Great film, great performance (curiously neglected in all the Hepburn eulogies), and great score. LP and CD both had some distortion -- inherent in the masters? Perhaps a new extended suite would be preferable to an ST reissue.
Waxman wrote and recorded thescore in Rome. Thehall was reverberant, but Warners LP added even more reverb for the LP. the dCC CD had the master Rome tapes minus the extra album reverb.
The director cut a lot of music out of the film from the Rome sessions.
The whole gang was called backto Hollywood. Jack warner complained therewas not enough music left in the film. Somemusic was restored, large chunks of music were rerecorded with the Wrners hollywood Orchestra and Waxman wrote even morenew music in Hollywood.
The Hollywood sessions have never been released (they exist only in mono but withgreat sound).
I too have the Stanyon as well as a 2 cd version in mono which may be a B**T. That said the sound leaves a lot to be desired. I find the 8-10 minute suite on one of the Waxman rerecordings to be the best sounding but certainly not best performed version of the score. An extended suite is indeed the best way to go here...(unless that unreleased mono original does have good mono sound).
The whole gang was called backto Hollywood. Jack warner complained therewas not enough music left in the film. Somemusic was restored, large chunks o f music were rerecorded with the Wrners hollywood Orchestra and Waxman wrote even morenew music in Hollywood.

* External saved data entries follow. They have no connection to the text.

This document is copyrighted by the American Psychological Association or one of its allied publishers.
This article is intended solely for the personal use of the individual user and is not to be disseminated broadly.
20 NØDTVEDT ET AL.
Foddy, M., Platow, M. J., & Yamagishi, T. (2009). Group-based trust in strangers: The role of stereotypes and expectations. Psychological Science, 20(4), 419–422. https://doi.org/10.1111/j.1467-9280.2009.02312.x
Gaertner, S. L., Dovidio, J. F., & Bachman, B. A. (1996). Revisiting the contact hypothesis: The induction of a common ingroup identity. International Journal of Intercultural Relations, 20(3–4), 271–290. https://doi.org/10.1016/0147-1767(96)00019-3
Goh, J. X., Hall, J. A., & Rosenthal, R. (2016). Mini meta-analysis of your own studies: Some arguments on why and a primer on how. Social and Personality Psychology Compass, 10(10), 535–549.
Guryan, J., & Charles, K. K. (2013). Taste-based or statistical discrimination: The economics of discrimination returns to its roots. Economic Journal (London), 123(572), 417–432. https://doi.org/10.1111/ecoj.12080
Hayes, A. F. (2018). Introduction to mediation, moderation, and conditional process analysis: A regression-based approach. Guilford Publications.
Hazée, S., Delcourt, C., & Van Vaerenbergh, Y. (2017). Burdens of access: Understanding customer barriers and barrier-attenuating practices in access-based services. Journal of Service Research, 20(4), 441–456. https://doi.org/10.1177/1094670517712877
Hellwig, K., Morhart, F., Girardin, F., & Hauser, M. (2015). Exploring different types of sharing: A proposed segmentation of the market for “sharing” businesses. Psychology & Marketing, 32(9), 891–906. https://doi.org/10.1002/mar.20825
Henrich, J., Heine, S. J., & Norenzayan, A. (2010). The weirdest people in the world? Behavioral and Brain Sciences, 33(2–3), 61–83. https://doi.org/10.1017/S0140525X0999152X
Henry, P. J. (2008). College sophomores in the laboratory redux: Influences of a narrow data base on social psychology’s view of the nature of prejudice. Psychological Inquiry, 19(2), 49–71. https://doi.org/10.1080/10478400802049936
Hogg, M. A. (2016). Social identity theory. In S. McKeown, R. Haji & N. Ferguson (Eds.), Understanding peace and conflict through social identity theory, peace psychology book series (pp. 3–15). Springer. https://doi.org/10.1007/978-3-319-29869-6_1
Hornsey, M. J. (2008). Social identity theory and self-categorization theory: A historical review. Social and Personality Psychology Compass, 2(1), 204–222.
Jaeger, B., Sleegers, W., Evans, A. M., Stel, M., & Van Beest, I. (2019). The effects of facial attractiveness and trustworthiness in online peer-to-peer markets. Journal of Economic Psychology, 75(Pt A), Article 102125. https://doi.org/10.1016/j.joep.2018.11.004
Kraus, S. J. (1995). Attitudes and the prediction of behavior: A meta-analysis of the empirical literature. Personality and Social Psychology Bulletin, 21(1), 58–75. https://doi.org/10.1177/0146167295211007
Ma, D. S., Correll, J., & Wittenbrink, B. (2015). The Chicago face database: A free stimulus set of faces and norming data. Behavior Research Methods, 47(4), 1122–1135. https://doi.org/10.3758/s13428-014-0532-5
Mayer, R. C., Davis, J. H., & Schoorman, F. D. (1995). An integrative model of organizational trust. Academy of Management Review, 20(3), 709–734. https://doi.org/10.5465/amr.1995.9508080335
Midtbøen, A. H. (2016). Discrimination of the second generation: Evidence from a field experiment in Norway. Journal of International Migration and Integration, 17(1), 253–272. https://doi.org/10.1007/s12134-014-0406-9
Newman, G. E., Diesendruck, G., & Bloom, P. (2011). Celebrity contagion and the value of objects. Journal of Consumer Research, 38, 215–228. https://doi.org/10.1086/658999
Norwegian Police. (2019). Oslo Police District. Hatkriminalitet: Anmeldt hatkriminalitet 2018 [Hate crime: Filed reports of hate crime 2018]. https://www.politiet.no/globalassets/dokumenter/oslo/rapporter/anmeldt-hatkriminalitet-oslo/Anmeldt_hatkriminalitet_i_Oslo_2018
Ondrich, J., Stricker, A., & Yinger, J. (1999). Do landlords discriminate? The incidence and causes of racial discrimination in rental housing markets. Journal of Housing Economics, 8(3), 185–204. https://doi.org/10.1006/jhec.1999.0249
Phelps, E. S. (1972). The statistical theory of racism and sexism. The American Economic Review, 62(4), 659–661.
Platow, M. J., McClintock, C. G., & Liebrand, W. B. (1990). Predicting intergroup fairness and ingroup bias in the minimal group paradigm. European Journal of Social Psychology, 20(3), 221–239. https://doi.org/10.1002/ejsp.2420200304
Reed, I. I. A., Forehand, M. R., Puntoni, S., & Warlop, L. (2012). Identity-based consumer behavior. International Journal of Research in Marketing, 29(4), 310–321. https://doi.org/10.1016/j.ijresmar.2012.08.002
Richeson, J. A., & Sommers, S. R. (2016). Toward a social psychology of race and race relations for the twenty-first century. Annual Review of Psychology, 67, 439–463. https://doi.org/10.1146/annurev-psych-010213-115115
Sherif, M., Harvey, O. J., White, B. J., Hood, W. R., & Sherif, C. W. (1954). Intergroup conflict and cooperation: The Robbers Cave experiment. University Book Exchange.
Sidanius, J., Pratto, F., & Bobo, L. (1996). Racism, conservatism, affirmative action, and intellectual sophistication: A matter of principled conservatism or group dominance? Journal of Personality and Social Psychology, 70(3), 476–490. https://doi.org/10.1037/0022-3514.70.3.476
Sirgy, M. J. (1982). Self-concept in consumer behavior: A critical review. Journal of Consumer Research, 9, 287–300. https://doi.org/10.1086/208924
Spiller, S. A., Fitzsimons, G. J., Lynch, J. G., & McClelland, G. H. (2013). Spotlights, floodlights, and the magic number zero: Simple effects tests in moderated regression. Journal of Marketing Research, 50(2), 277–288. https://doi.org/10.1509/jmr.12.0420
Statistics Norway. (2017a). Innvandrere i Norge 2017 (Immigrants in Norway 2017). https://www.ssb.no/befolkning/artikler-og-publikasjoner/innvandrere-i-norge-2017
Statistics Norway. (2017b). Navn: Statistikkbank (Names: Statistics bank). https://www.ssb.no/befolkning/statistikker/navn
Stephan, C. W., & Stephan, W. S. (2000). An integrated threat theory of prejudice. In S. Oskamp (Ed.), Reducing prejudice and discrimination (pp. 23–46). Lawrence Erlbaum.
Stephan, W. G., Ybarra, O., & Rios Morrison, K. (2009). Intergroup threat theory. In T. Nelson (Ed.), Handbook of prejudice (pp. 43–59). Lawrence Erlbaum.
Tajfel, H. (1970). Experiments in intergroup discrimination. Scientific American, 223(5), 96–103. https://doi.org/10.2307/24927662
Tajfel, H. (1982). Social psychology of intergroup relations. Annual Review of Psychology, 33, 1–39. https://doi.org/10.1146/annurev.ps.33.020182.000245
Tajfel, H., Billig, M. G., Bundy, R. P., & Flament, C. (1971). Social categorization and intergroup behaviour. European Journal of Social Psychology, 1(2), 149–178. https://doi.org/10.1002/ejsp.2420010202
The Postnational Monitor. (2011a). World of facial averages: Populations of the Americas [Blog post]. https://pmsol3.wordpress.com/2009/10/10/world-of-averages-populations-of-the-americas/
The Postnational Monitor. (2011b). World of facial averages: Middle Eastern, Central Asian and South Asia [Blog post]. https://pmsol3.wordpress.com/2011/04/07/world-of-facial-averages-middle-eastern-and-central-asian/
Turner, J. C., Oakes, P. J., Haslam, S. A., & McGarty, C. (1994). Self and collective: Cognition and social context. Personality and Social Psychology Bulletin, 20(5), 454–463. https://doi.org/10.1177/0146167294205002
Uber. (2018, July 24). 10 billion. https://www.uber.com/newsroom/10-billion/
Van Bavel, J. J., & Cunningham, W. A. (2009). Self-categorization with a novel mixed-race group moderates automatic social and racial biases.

Too bad about Auntie Mame and the possibly destroyed WB Music Storage vault.
Excellent! And I loved the fascinating Steve Hoffman story in your link above!
As for the original posting here by Montana Dave, this isn't my favorite Franz Waxman soundtrack, and the cue "Haircutting - Gran Coro" not particularly memorable for me (I only gave it 2 stars out of 5 when I first listened to it). For Waxman fans, check out "Sayonara" and even "My Geisha," and lots more .. but "The Nun's Story"? The Stanyon CD, despite valiantly overcoming the deplorable conditions cited by Hoffman, is often shrill and a challenge for some of us to enjoy. But what a story Hoffman tells!!! So here's that link again:
As for the soundtrack for "The Music Man," I've never had a problem with the initial CD they released, and my Blu-ray, as i recall, sounds fine, but now I want to put it on and listen to it closely with the big speakers! But I WILL say this: There has always been a slight delay between the soundtrack songs and the people singing them on this show, something I've noticed occasionally when playing movie musicals on Blu-ray -- which I never noticed with DVDs, and I have a TON of musicals on DVD.
I'm responding to the original post. THE NUN'S STORY, for me, is one of only two Audrey Hepburn films, where her acting doesn't bother me. The other is BREAKFAST AT TIFFANY'S where, although completely miscast, she is presented as such an icon (not really a person), that the whole silly thing works. However, it's THE NUN'S STORY, where she shines as an actress. Yes, she's still got that beautiful face, but that's not what she relies on. She's really, truly acting, and I believe her as Sister Luke. Not to say that I don't like other films she's in, just that I never think she's much of an actress. She get by, purely on her screen presence. In a lot of films, I'll take that over ability and no presence, so it's okay by me.